Make an exact copy of the listing so that no picture is carried over.

[DATA SEGMENT]:
[Start of Attachment]
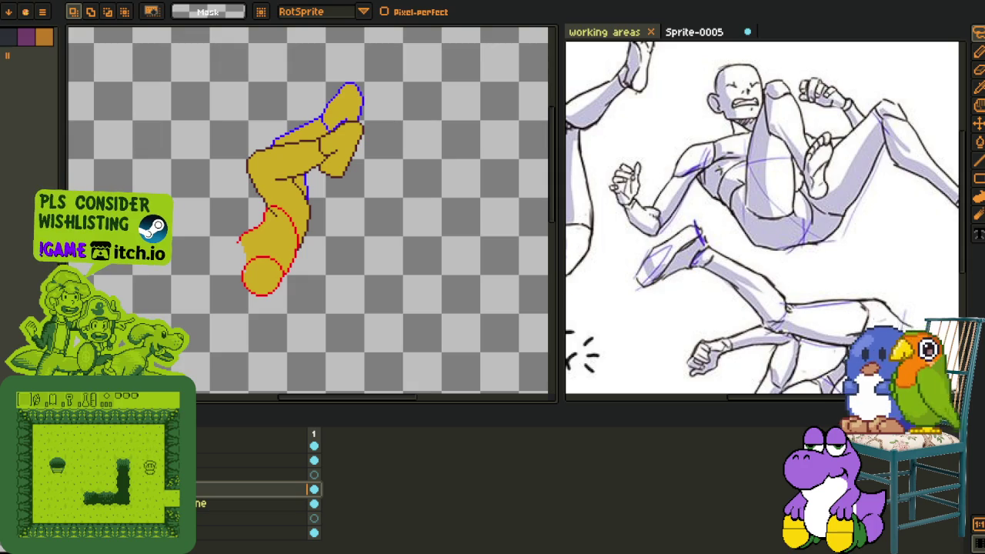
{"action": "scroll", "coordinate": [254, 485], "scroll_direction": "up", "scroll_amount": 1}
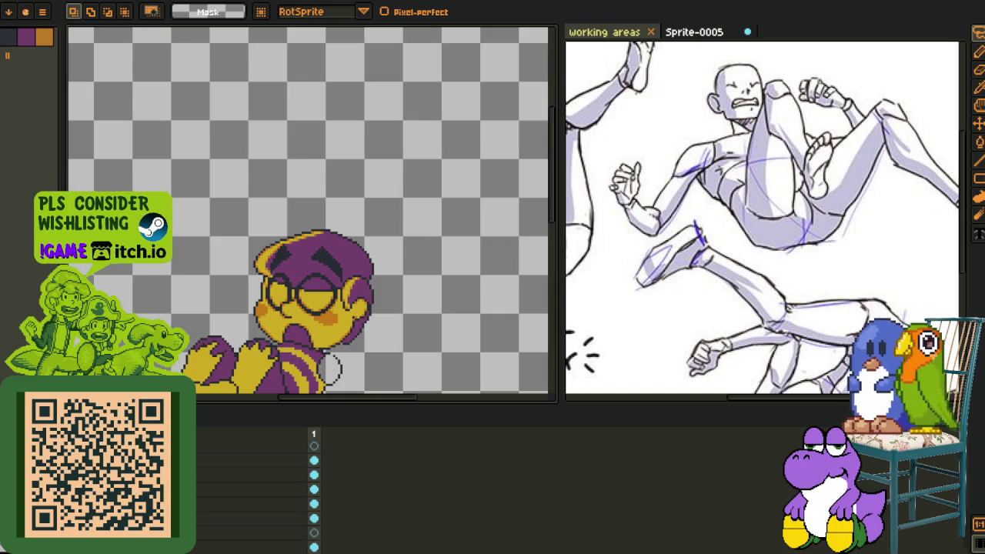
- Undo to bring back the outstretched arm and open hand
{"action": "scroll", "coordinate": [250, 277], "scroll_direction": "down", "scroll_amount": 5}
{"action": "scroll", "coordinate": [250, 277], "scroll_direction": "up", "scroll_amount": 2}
[End of Attachment]
[EXERCISE OUTPUT]:
{"action": "scroll", "coordinate": [254, 485], "scroll_direction": "up", "scroll_amount": 1}
- Undo to bring back the outstretched arm and open hand
{"action": "scroll", "coordinate": [250, 277], "scroll_direction": "down", "scroll_amount": 5}
{"action": "scroll", "coordinate": [250, 277], "scroll_direction": "up", "scroll_amount": 2}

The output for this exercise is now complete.